I look down at my creation, half expecting to see nothing at all and to wake up instead from an elaborate literate dream. My notepad is filled to the brim, so much so that words are laced together, creating a long and winding symphony. My ears are ringing and my eyes are fuzzy with a mixture of sleep and emotion. I emerge from my cave into the darkness of my dorm room and the familiar sight of my roommate’s face pressed against her pillow. My neighbour’s snore resumes, a friendly tree-sawing sound that brings me back to reality. I sink back into my covers and fall into a deep sleep almost immediately, drained by my creative gymnastics.

When I wake just a few hours later, startled into consciousness by my roommate’s insufferable beeping alarm, I feel around my nightstand for my notepad to convince myself once again it wasn’t all a dream. But it’s all there: the smudged ink, the beautiful prose, the lonely phrases, the independent words, the fiery dialogue, the written silence. My roommate shuts off her alarm and turns to face me, rubbing the drowsiness from her eyes.

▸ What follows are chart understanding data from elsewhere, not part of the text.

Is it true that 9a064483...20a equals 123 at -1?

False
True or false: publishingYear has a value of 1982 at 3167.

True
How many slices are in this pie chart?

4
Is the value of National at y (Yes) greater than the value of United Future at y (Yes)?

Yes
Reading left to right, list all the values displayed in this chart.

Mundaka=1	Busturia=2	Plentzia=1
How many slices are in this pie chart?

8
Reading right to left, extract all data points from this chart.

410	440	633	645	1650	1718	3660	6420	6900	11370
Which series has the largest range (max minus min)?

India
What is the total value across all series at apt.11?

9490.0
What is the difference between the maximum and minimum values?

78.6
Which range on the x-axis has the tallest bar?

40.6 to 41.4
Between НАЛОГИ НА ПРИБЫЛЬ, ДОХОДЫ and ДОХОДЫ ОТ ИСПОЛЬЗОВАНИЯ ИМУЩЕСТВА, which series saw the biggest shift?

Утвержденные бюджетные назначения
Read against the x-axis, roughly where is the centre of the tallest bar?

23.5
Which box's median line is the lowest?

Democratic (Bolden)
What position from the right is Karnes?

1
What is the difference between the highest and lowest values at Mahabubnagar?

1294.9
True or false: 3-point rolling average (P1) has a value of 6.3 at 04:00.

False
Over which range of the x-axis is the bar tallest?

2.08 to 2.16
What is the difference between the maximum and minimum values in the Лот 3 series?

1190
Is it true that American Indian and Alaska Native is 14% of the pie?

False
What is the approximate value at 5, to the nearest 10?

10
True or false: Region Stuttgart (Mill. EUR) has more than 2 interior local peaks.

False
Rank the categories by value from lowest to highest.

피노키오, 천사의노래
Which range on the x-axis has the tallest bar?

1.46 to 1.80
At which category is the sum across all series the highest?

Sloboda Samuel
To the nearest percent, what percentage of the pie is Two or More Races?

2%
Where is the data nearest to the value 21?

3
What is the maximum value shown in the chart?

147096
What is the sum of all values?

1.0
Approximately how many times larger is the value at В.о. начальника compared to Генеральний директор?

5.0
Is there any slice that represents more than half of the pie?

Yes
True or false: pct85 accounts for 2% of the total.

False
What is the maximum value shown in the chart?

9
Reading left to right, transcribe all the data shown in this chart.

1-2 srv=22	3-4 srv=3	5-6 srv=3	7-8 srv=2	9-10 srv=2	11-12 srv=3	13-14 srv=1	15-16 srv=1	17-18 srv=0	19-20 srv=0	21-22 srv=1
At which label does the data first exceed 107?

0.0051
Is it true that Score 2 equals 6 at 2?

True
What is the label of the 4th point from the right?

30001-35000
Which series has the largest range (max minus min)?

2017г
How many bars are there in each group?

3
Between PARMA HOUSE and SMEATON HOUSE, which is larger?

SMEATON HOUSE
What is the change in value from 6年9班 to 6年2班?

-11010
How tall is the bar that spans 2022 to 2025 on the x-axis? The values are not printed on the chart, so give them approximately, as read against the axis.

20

“Were you awake last night? I thought I heard you…or saw a light,” she says.

I shake my head and close my eyes again, smiling at the tips of my mouth at the thought of last night. Ever since I was a little girl telling horror stories under the covers, I knew where to find beautiful words. Or rather, beautiful words knew where to find me. Never when you’d expect, but always past midnight in my writer’s cave.